Ces approches et propositions sont fondamentales de la méthode sophrologique, qui vise à (re)établir la communication entre le mental et le corps.

Le processus de connexion au corps par le biais de la respiration, des exercices corporels, des visualisations positives, est moteur d’une dynamique globale encourageant les investissements personnels et les projets.

Il s’agira bien sûr d’établir un accompagnement au rythme de chacun, en fonction de « ce qui est bon pour vous », ici et maintenant.

 


Précisons : somatisation ou hypocondrie ?

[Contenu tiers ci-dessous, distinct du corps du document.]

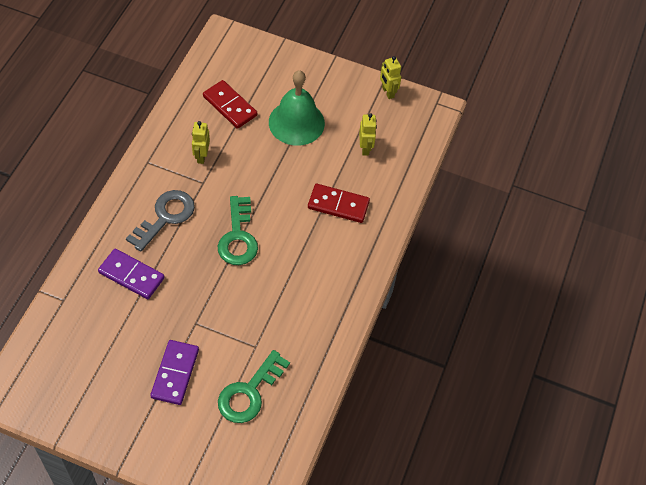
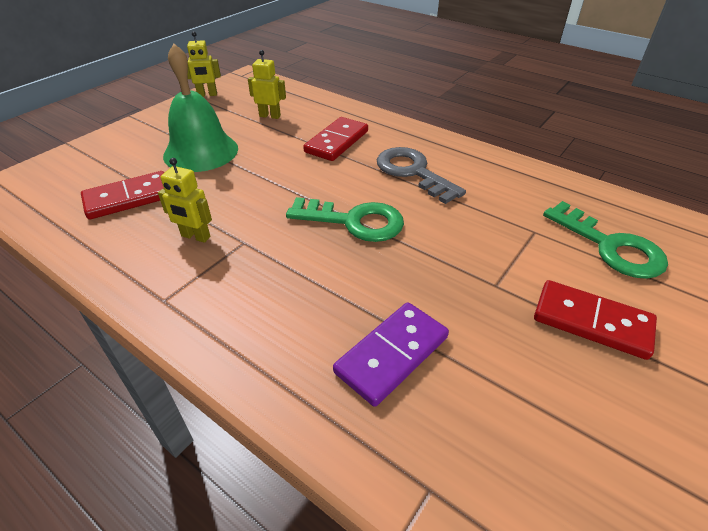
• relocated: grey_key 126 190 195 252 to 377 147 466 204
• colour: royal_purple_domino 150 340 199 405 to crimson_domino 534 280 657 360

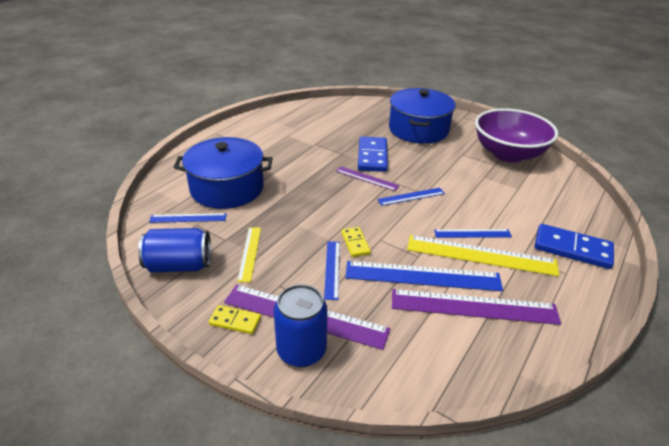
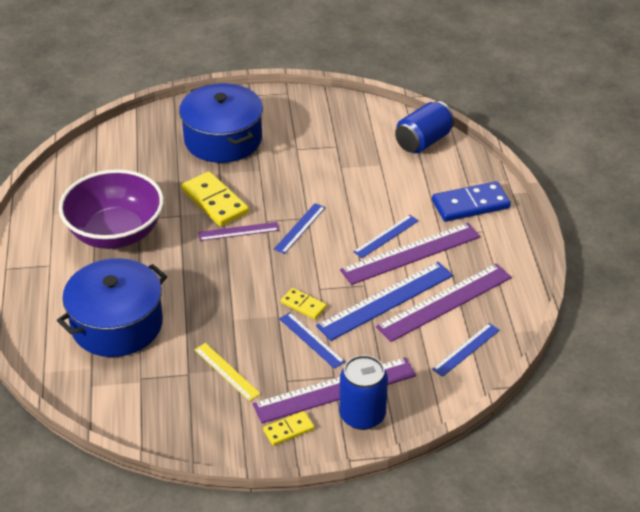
• relocated: blue_tin 138 228 211 273 to 395 101 455 153
• relocated: blue_measuring_stick 149 213 227 223 to 432 323 500 377
• relocated: royal_purple_serving_bowl 475 108 558 163 to 59 169 164 249
• colour: blue_domino 358 136 388 172 to bright_yellow_domino 181 171 249 226
• colour: bright_yellow_measuring_stick 407 235 559 276 to royal_purple_measuring_stick 340 223 480 285

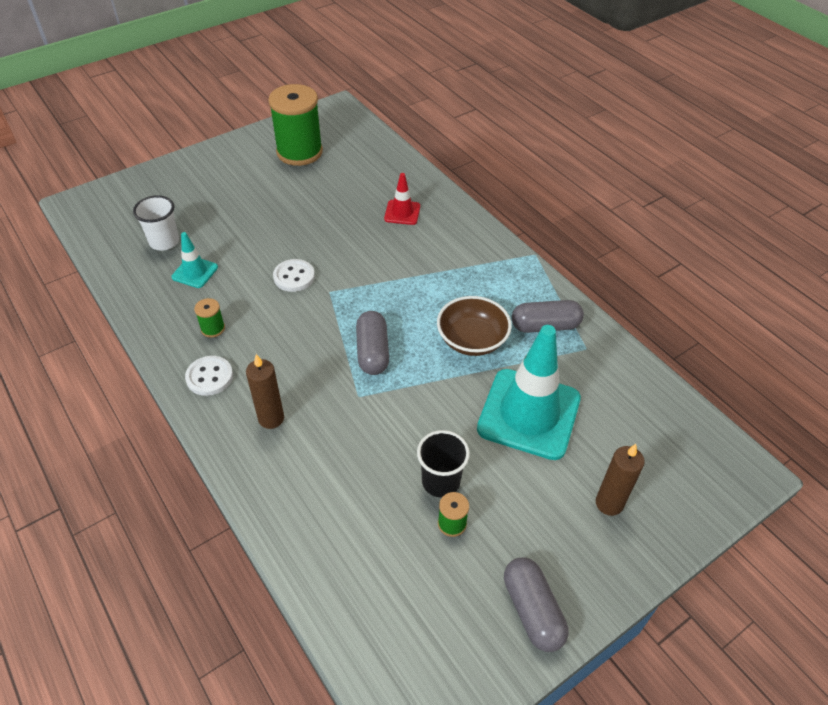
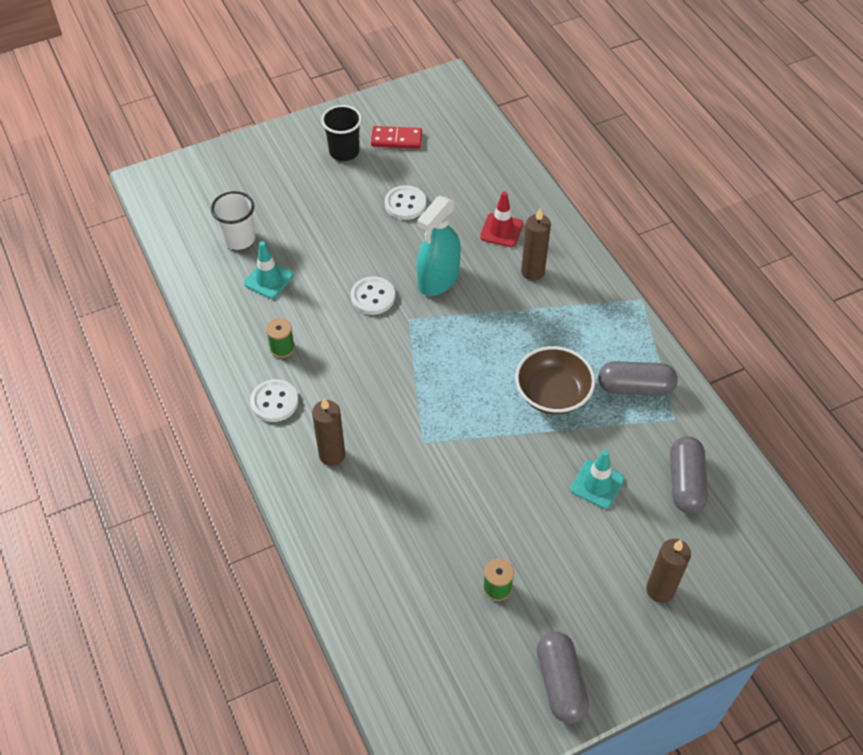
• appeared: snow-white_sewing_button 385 185 426 220
• appeared: turquoise_sprayer 417 196 461 296
• appeared: brown_wax_candle 521 208 551 281
• relocated: grey_pill_shape 356 311 389 375 to 670 436 708 513
• relocated: jet-black_beaker 417 430 470 498 to 321 105 362 161
• exchanged: emerald_spool 268 84 323 166 to crimson_domino 371 126 422 149
• size: turquoise_safety_cone 477 325 581 460 = 571 450 624 509 x0.47

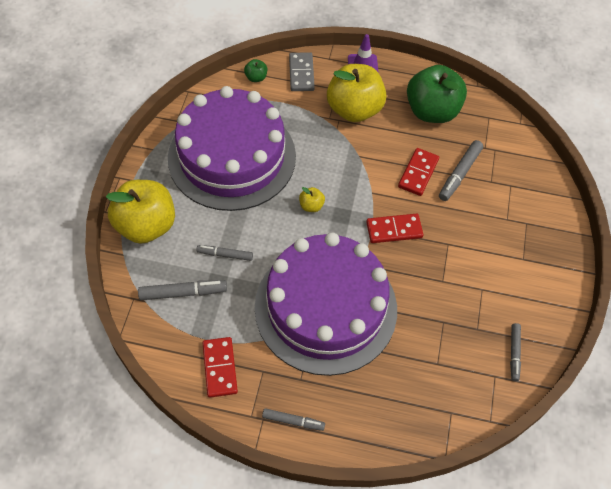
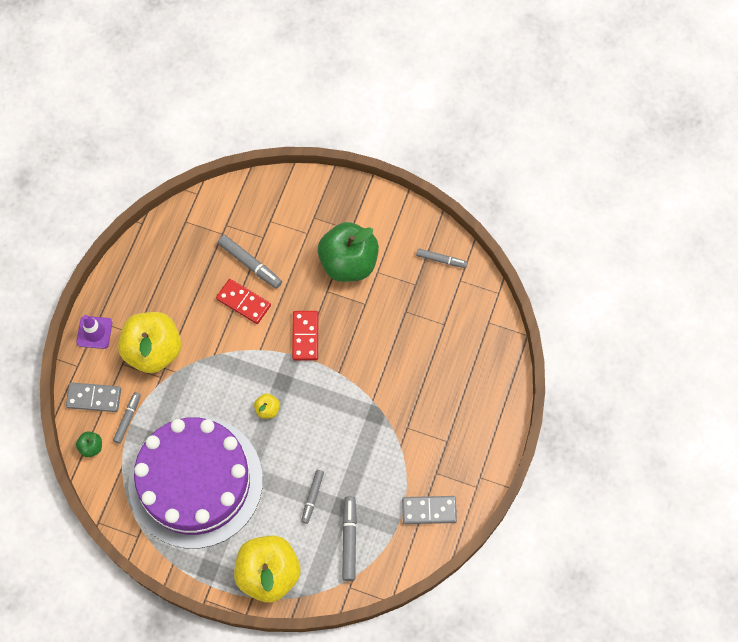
• missing: royal_purple_cake 255 232 397 376
• relocated: grey_marker_pen 262 408 325 431 to 113 392 141 444
• relocated: emerald_apple 407 65 467 123 to 318 222 379 282
• colour: crimson_domino 203 337 238 398 to grey_domino 402 496 457 524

Il s’agit de deux processus différents. Les personnes souffrant d’hypocondrie ont des préoccupations centrées sur la crainte d’une maladie grave, fondée sur l’interprétation erronée de symptômes physiques malgré un bilan médical approprié et rassurant. Cela se solde généralement par des comportements de rituels visant à se réassurer, et qui évoquent très clairement un Trouble Obsessionnel-Compulsif.

 


Bibliograpie

https://blog.cognifit.com/fr/somatisation-corps-mal-etre-psy/

https://psychisme.org/Clinique/Psychosomat.html

« Troubles psychosomatiques de l’adulte » in Widlöcher D, Braconnier A., Psychanalyse et psychothérapie, Flammarion, Paris,1996.

Emmanuelle JUNG WIGGINS « Patients souffrant de troubles somatoformes : évaluation d’une prise en charge intégrée médico-psychiatrique et revue de la littérature. » , thèse de doctorat, sous la direction du Dr Anne-Françoise Allaz et du Dr Marc Archinard, Faculté de Médecine de l’Université de Genève, 2000.